Für die Ausstellungsserie „Geschälte Zeit“ von museum in progress im DATUM wählten Sie als Grundlage für Ihr Werk das Jahr 1917. Welche Bedeutung trägt dieses Jahr für Sie, was verbinden Sie damit?
Ich versuchte herauszufinden, ob es ein bestimmtes Jahr im frühen 20. Jahrhundert gibt, in welchem ein Kunstwerk und ein Designobjekt von historischer Bedeutung geschaffen wurden. Ich war verblüfft, als ich entdeckte, dass zwei solche Werke, die völlig unterschiedlich und beide von bahnbrechender Bedeutung sind, im gleichen Jahr geschaffen wurden: 1917.
Haben Sie sich schon in früheren Arbeiten mit diesem Thema auseinandergesetzt?
Ja. Letztes Jahr schuf ich zehn Drucke (Art and Design), die jeweils ein Kunstwerk eines bedeutenden Künstlers des 20. Jahrhunderts mit einem Designobjekt eines ähnlich wichtigen Designers vereinten (z.B. Johns und Aalto, Magritte und Saarinen, Koons und Corbusier). Ich dachte dabei an die Berühmtheit und Vertrautheit all dieser Objekte, jedoch nicht an bestimmte Jahre, oder ob der Künstler und Designer direkte Zeitgenossen waren.
Welche Aspekte Ihres künstlerischen Schaffens sind Ihnen besonders wichtig?
Unmittelbarkeit, Einfachheit und Klarheit.
Wenn Sie eines Ihrer Werke bestimmen könnten, das die Zeiten überdauert und auch in der fernen Zukunft noch betrachtet wird, welches würden Sie wählen?
1973 schuf ich An oak tree. Das Werk besteht aus einem Wasserglas auf einer Glasplatte mit einem Begleittext, der die Form eines Eigen-Interviews hat und in welchem ich behaupte, das Glas Wasser in eine Eiche verwandelt zu haben. An oak tree ist bereits mein bekanntestes Werk; es wurde auf der ganzen Welt gezeigt und stößt nach wie vor auf neues Interesse. Somit hat es unter meinen Arbeiten die besten Voraussetzungen in Erinnerung zu bleiben.

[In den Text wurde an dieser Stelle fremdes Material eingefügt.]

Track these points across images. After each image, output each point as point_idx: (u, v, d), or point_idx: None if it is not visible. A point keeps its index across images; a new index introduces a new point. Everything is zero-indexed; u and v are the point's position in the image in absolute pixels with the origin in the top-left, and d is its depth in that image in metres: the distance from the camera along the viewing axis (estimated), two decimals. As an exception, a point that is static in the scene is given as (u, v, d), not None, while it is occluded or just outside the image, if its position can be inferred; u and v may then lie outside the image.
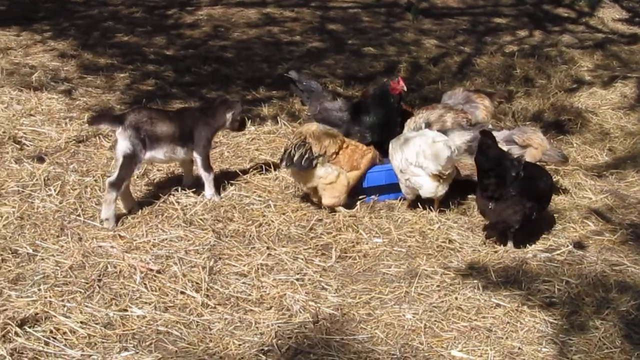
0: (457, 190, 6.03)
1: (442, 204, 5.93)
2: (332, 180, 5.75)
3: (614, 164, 6.98)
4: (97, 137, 6.75)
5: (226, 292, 4.79)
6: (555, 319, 4.66)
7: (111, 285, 4.77)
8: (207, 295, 4.73)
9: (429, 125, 6.24)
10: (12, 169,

Spielen prägende Erlebnisse eine Rolle in Ihrer Kunst? Wenn ja: Was wäre ein Beispiel dafür?
Eines der bemerkenswertesten Dinge des Künstlerdaseins ist, dass jede Erfahrung – ob wichtig oder nicht – potenziell von Nutzen sein kann. Beispielsweise, wann immer ich angefragt werde, etwas zu tun mit dem ich mich noch nicht befasst habe, versuche ich stets ja zu sagen. Ich habe das in diesem Fall getan und es ermöglichte mir ein neues Werk zu kreieren, mit dem ich zufrieden bin. Andernfalls hätte ich es vielleicht nie gemacht.
Worin besteht für Sie der Reiz, ein Werk für den öffentlichen oder medialen Raum zu schaffen?
Ich schaffe gerne Kunstwerke, die für viele Menschen in ihrem Alltag zugänglich sind, und zwar an Orten, die nicht vorrangig oder offensichtlich auf Kunst fokussiert sind wie Galerien oder Museen.
Inwiefern sollte Kunst eine gesellschaftspolitische Funktion erfüllen?
Ich glaube nicht, dass Kunst irgendetwas tun „sollte“. Manche Kunstwerke zielen darauf hin, mit bestimmten gesellschaftspolitischen Themen identifiziert zu werden. Man stößt allerdings selten auf ein Werk, zu dem die Beschreibung passt, dass es „eine gesellschaftspolitische Funktion erfüllt“. Mich interessiert sozial engagiertes Schaffen, das den Glauben vertritt, dass der Betrachter eine wesentliche Rolle in der Vollendung eines Kunstwerks habe.
Was zeichnet Ihrer Meinung nach gute Kunst aus?
Gute Kunst beflügelt die Phantasie.
Wo liegen die Grenzen der Kunst?
Bei den Grenzen der Phantasie.
Alle Künstler/innen, die an der Ausstellungsserie „Geschälte Zeit“ teilnehmen, werden jeweils gebeten, die gleichen Fragen zu beantworten. Damit werden einerseits der serielle Charakter des Projektes und andererseits die individuellen Blickwinkel der Künstler/innen betont. Außerdem erhalten die interessierten Leser/innen dadurch weiterführende Informationen zu den einzelnen Werken und ihren Urhebern.